Your task
Could you recast the lines below as a Markdown table with the columns "No." and "Line", numbering each line and skipping any blank ones? Leave the pictures out of your table.

Materials provided
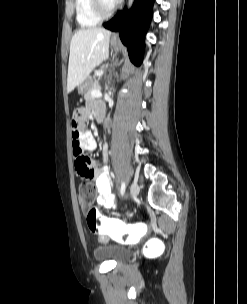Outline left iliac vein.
Listing matches in <instances>:
<instances>
[{
  "mask_svg": "<svg viewBox=\"0 0 247 304\" xmlns=\"http://www.w3.org/2000/svg\"><path fill=\"white\" fill-rule=\"evenodd\" d=\"M140 192V187L137 183H133L130 187V194L132 198H136Z\"/></svg>",
  "mask_w": 247,
  "mask_h": 304,
  "instance_id": "obj_1",
  "label": "left iliac vein"
}]
</instances>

Result for this task
| No. | Line |
|---|---|
| 1 | Outline left iliac vein. |
| 2 | Listing matches in <instances>: |
| 3 | <instances> |
| 4 | [{ |
| 5 |   "mask_svg": "<svg viewBox=\"0 0 247 304\" xmlns=\"http://www.w3.org/2000/svg\"><path fill=\"white\" fill-rule=\"evenodd\" d=\"M140 192V187L137 183H133L130 187V194L132 198H136Z\"/></svg>", |
| 6 |   "mask_w": 247, |
| 7 |   "mask_h": 304, |
| 8 |   "instance_id": "obj_1", |
| 9 |   "label": "left iliac vein" |
| 10 | }] |
| 11 | </instances> |